En octobre 2023, il est devenu public que la célèbre société de biotechnologie 23andMe avait été victime d’un vol de données. Pire encore, le pirate informatique inconnu a mis en ligne des millions de documents peu de temps après. Le nombre d’utilisateurs réellement touchés par l’attaque était encore incertain à ce stade. L’ampleur réelle du vol de données n’est apparue qu’en décembre, lorsque 23andMe a annoncé les premiers résultats de son enquête interne. Le pirate informatique a ainsi eu accès aux données de 6,9 ​​millions d’utilisateurs, alors qu’il n’a en réalité réussi à pirater que les comptes de 14 000 clients. Cela a été rendu possible grâce à une fonctionnalité appelée « DNA Relatives ». Le système compare l’ADN de l’utilisateur concerné avec celui d’autres utilisateurs afin de trouver des parents génétiques. Une faille de sécurité que les avocats des personnes concernées attribuent clairement à l’entreprise de biotechnologie. 23andMe voit probablement les choses différemment et blâme désormais les victimes pour la fuite de données.

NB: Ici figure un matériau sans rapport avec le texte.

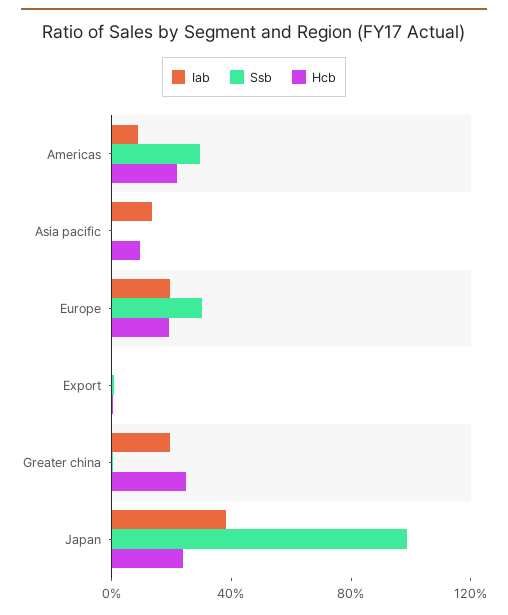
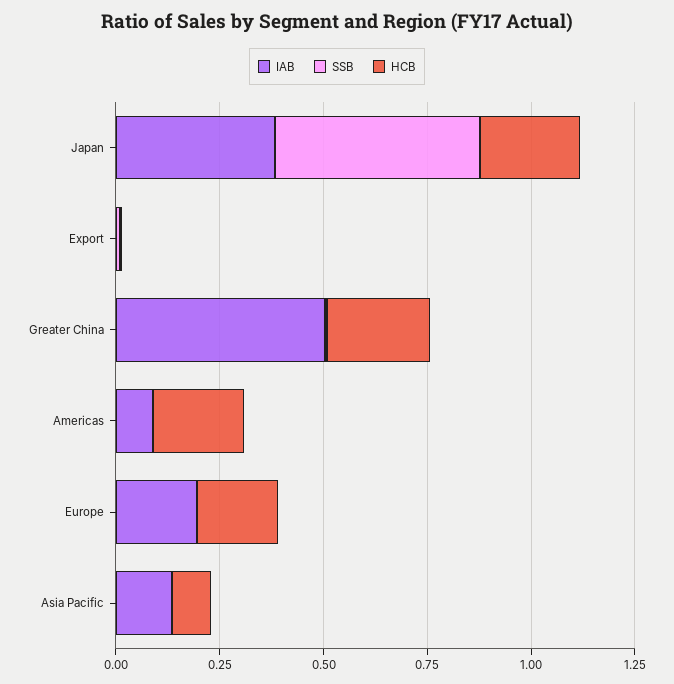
Ssb, Americas: 0.3 -> 0
Ssb, Europe: 0.3 -> 0
Iab, Greater china: 0.2 -> 0.5
Ssb, Japan: 1 -> 0.5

23andMe : l’utilisateur est responsable de l’incident

Parce que j’aime bruyamment l’entreprise TechCrunch Dans une lettre adressée aux avocats des victimes plaignantes, le vol de données s’est produit uniquement parce que les utilisateurs n’ont pas prêté suffisamment d’attention à la sécurité de leurs mots de passe. Au lieu de cela, les 14 000 utilisateurs – dont les comptes ont été manifestement piratés – ont utilisé des mots de passe déjà connus lors d’attaques de pirates informatiques précédentes. En conséquence, l’intrus inconnu n’avait qu’à essayer les combinaisons connues d’adresse e-mail et de mot de passe pour accéder aux comptes d’utilisateurs. En conséquence, selon la lettre, 23andMe conclut que « l’incident n’était pas dû à l’incapacité présumée de 23andMe » à « maintenir des mesures de sécurité adéquates ».

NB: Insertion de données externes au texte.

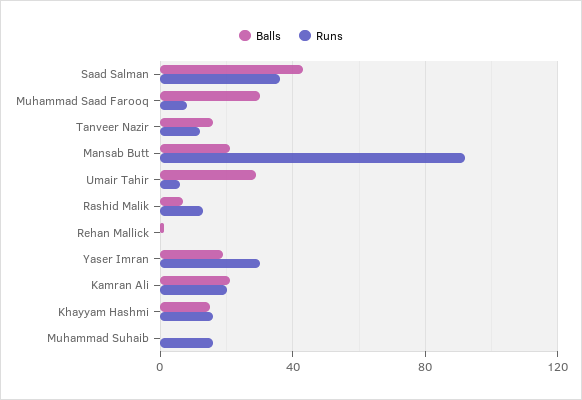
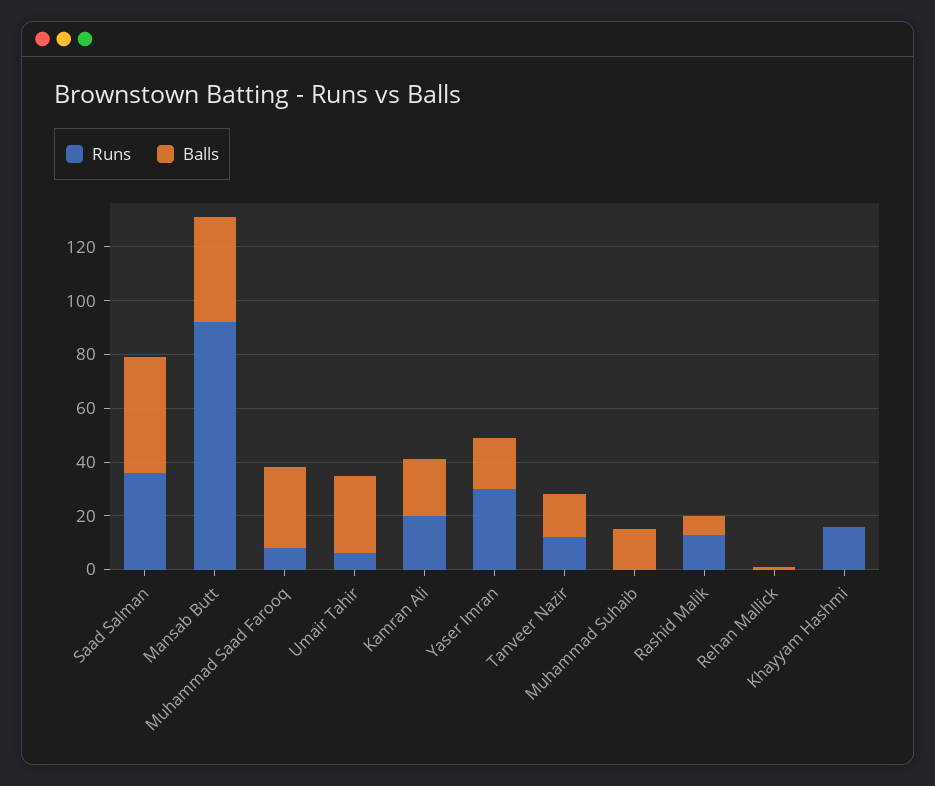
Balls, Mansab Butt: 20 -> 40
Balls, Khayyam Hashmi: 15 -> 0
Balls, Muhammad Suhaib: 0 -> 15
Runs, Muhammad Suhaib: 15 -> 0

L’avocat des victimes voit la responsabilité chez 23andMe

Cependant, l’entreprise n’aborde pas le fait que l’attaquant a accédé aux données d’un total de 6,9 ​​millions d’utilisateurs et pas seulement à celles des 14 000 utilisateurs que 23andMe accuse de manque de sensibilisation à la sécurité. Pour l’avocat Hassan Zavareei, qui représente l’une des victimes, c’est un signe clair que l’entreprise cherche à se soustraire à ses responsabilités. « Au lieu de reconnaître son rôle dans ce désastre de sécurité des données, 23andMe semble avoir choisi d’abandonner ses clients tout en minimisant la gravité de ces événements (…) », a poursuivi Zavareei. 23andMe lui-même n’a pas encore publié de déclaration à ce sujet.